A implementação das diretrizes previstas na Resolução CNJ nº 547/2024, que institui medidas voltadas ao tratamento racional e eficiente das execuções fiscais no âmbito do Poder Judiciário, já resultou na extinção de aproximadamente 12 milhões de processos dessa natureza. O dado foi apresentado pelo presidente do Conselho Nacional de Justiça (CNJ) e do Supremo Tribunal Federal (STF), ministro Luís Roberto Barroso, durante a 10ª Sessão Ordinária de 2025 do CNJ.
A informação foi destacada no julgamento de consulta formulada pelo Tribunal de Justiça do Estado de São Paulo (TJSP), no âmbito do procedimento de controle administrativo de número 0004754-38.2025.2.00.0000. Na ocasião, o Plenário do CNJ firmou o entendimento de que a ausência do número de inscrição no Cadastro de Pessoas Físicas (CPF) ou no Cadastro Nacional da Pessoa Jurídica (CNPJ) do executado configura causa suficiente para a extinção da execução fiscal, por inviabilizar a identificação patrimonial por meio de sistemas como o Sisbajud.
Em seu voto, a conselheira relatora Mônica Nóbrega pontuou que a ausência de tais dados compromete a efetividade da execução, tornando inviável a localização de ativos financeiros e demais medidas constritivas indispensáveis ao cumprimento da obrigação tributária executada.

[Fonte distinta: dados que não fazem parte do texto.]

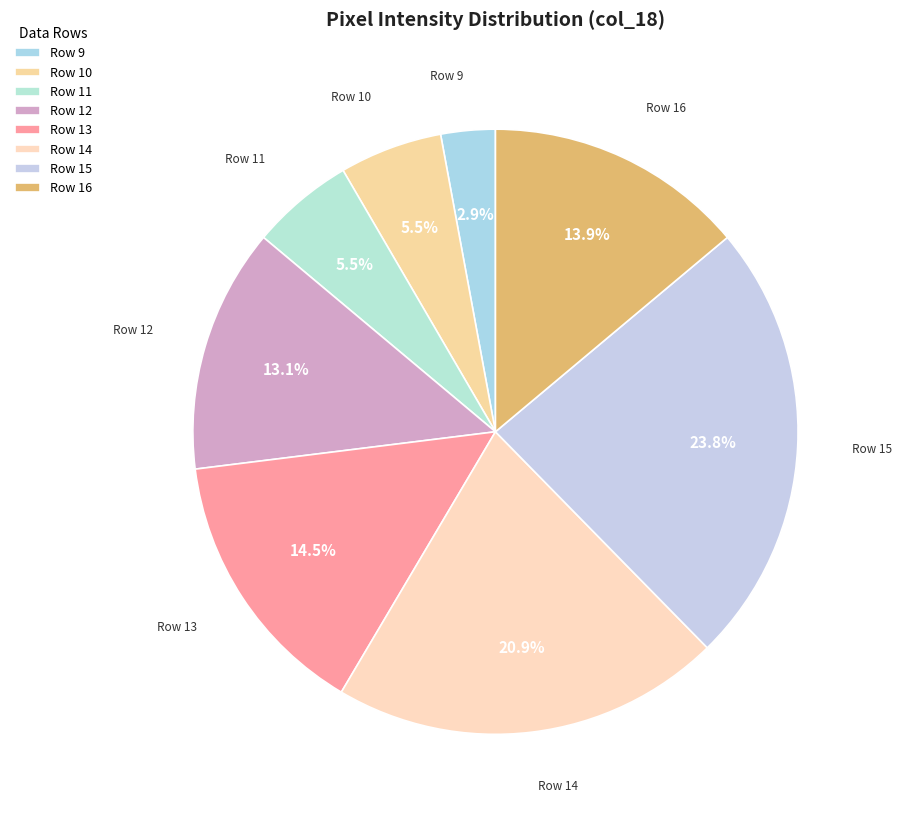

Does Row 14 represent more than half of the total?

No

O ministro Barroso ressaltou que a decisão se alinha à política institucional de saneamento do acervo processual, especialmente no que diz respeito às execuções fiscais sem adequada instrução. Segundo ele, “como bem destacou a conselheira Mônica Nóbrega, estamos dando efetividade a comandos já previstos no ordenamento jurídico, e há expectativa de que milhões de novas extinções ocorram por conta dessas deficiências formais”.
O TJSP tem sido protagonista na aplicação da política de eficiência processual, respondendo por quase 10 milhões das execuções fiscais já extintas, segundo o balanço apresentado.

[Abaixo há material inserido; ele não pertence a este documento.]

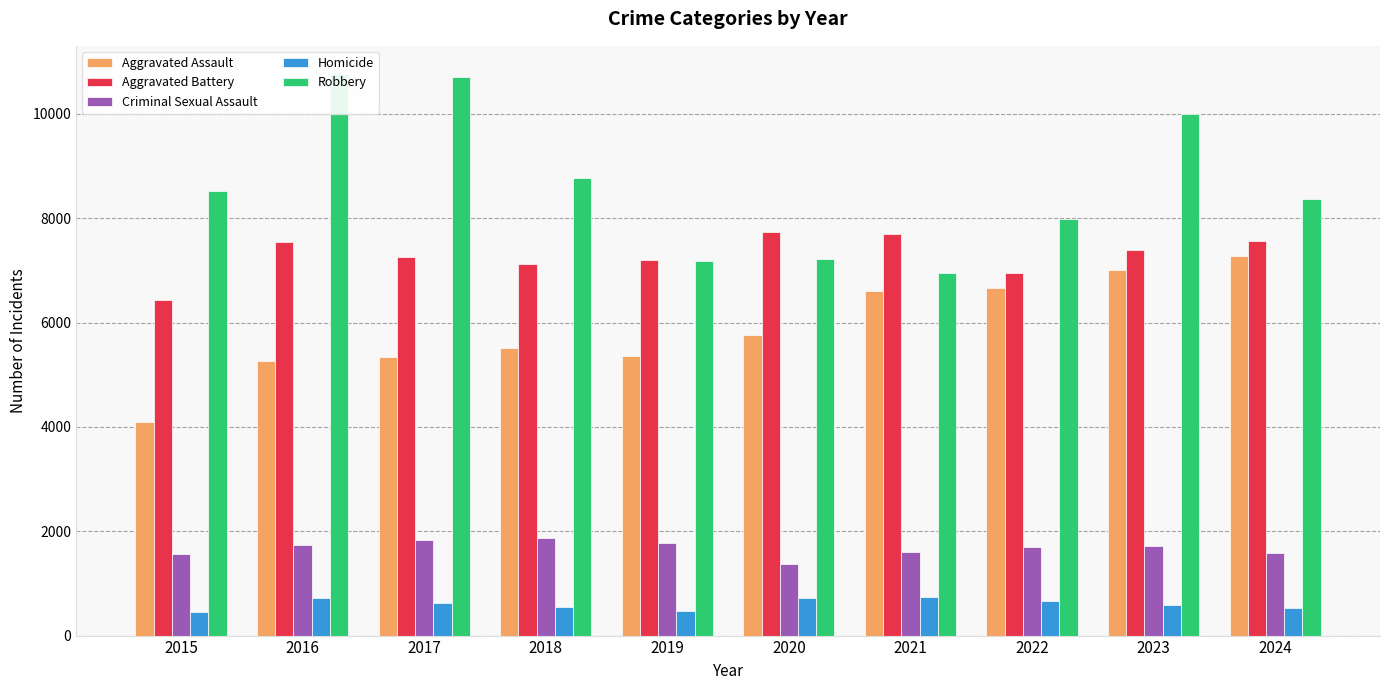

Which category has the highest value in the Criminal Sexual Assault series?

2018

Redução expressiva do acervo processual
A medida representa uma diminuição de 31,99% no acervo de execuções fiscais da Justiça Estadual, com a queda de 22.912.243 para 15.581.905 processos. No cômputo geral do Poder Judiciário, a redução foi de 29,92%, passando de 26.874.446 para 18.830.152 processos. Além disso, verificou-se uma queda de 37,51% no número de casos novos de execuções fiscais, reflexo direto da política de racionalização implementada.